Sharing and archiving data

Sharing data makes it possible for researchers to validate research results, to reuse data for teaching and further research, and can increase the impact of that research (Piwowar 2007). Sharing is also required by an increasing number of funders and publishers. Funders seek to maximize the impact of the research they fund by encouraging or requiring data sharing. Publishers seek to ensure the research they publish is reproducible, and that sufficient information is included for the scholarly record. While sharing data may pose challenges of "ethical, cultural, legal, financial, or technical nature," it can also pave the way for "more open, ethical, and sustainable science" (Figueiredo 2017).

Strategies for archiving and sharing

Data sharing encompasses all strategies by which an investigator might make their data available to a broader audience, but not all sharing strategies allow for long-term preservation. Archives and data repositories have data experts who can provide curation services and long-term management of your data. Archiving your data in a trusted respository will allow for the data to be preserved into the future. We encourage researchers to first contact a trusted repositoryincluding the following options:

  • deposit to a discipline-specific data center or repository like the NCBI databases (National Center for Biotechnology Information)
  • deposit to a curated discipline agnostic repository like Dryad
  • deposit to the University of Dayton's digital repository (eCommons)

Other options for sharing may be preferred or required by a publisher, although they are not curated and do not guarantee long-term preservation. These include:

While personal or lab websites, Electronic Lab Notebooks (ELNs), wikis, and similar tools may be sufficient for short-term sharing, they are usually not great choices for the long term. The best solution will ensure that data is discoverable, accessible, and preserved over the long term. It is important to select an appropriate repository, data journal, or other strategy for sharing data.
 

Choosing a repository

Repository policies will vary; confer with potential repositories or publishers to determine:

  • that they will accept the data
  • requirements for submission
  • long-term preservation policy
  • whether there are any fees associated with deposit

In order to identify potential places to publish or share data, or for curation assistance preparing data for deposit into repositories, researchers may:

  • contact the research services librarian for help finding and evaluating appropriate curation services, data centers, and repositories
  • locate an external service by searching a catalog of data repositories

Issues and exceptions

Intellectual property issues related to research data are complex.

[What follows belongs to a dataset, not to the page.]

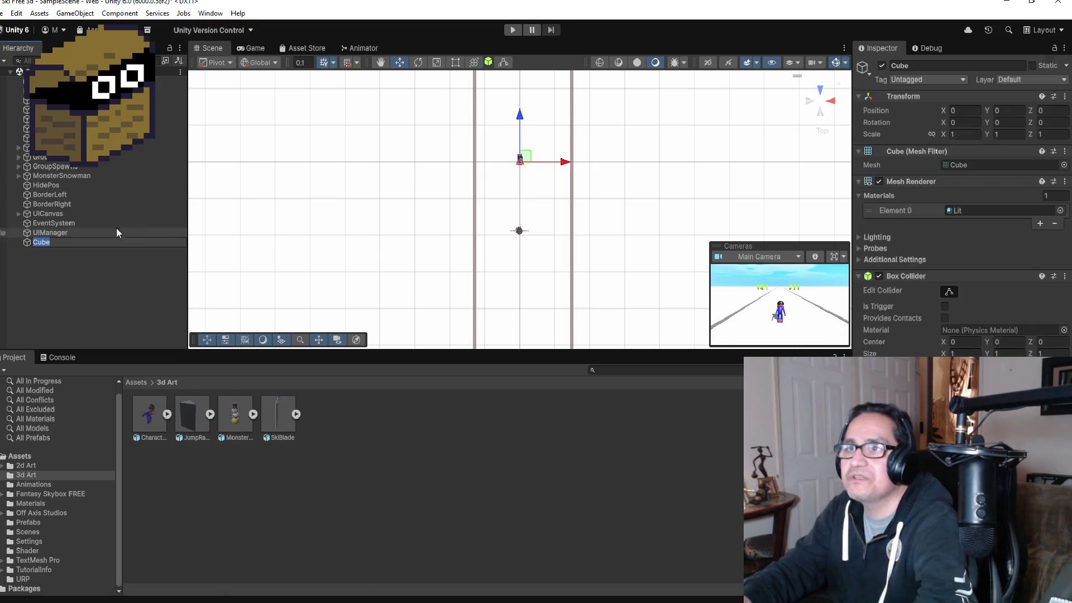
- Move the Cube forward to Z 27.3 and set its scale to 3 on every axis
{"action": "left_click", "coordinate": [557, 230]}
{"action": "scroll", "coordinate": [533, 154], "scroll_direction": "down", "scroll_amount": 2}
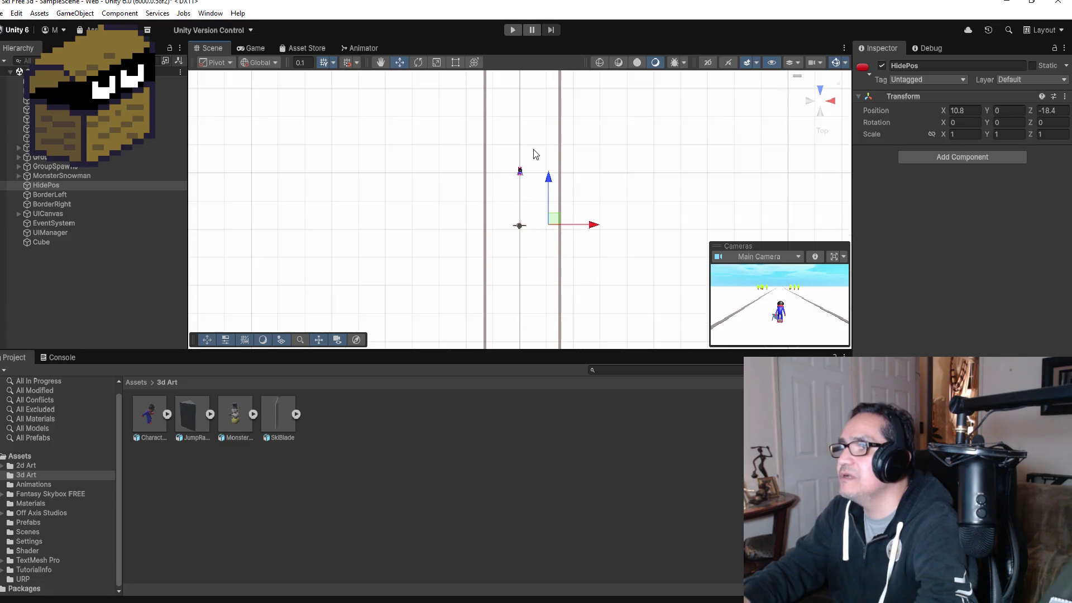
{"action": "left_click", "coordinate": [108, 241]}
{"action": "left_click_drag", "start_coordinate": [524, 133], "coordinate": [527, 58]}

Ownership of data may rest with the researcher, the institution, or the funder, depending on the nature of the researcher's appointment, grant contract conditions, and whether there are patent implications. Consult the Intellectual Property section of the Data Management Planning guideunder Policies for public access, data sharing, and reuse" for more help explaining circumstances that prevent data sharing in a data management plan. You can also consult UD's policy related to intellectual property for additional information.

Conditions for reuse

When sharing data, it is important to document conditions for reuse. Documentation should include a description of standard licenses applied to the data, and any additional terms of use. We recommend the use of CC0, which is intended to reduce legal and technical impediments to the reuse of data. 

Why CC0? Attribution can become increasingly complex as multiple datasets are combined and reused because derivative work must be licensed under the most restrictive license of all the contributing data sets. This can lead to a difficult-to-navigate situation called “license stacking” or “attribution stacking,” where each reuse of a dataset leads to more restrictive conditions. To prevent this situation, we encourage you to consider CC0CC-BY, or similar. The use of CC0 does not prevent anyone from following community norms; data citation is always recommended. For a deeper investigation of issues associated with managing intellectual property rights in data projects, see the Introduction to Intellectual Property Rights in Data Management.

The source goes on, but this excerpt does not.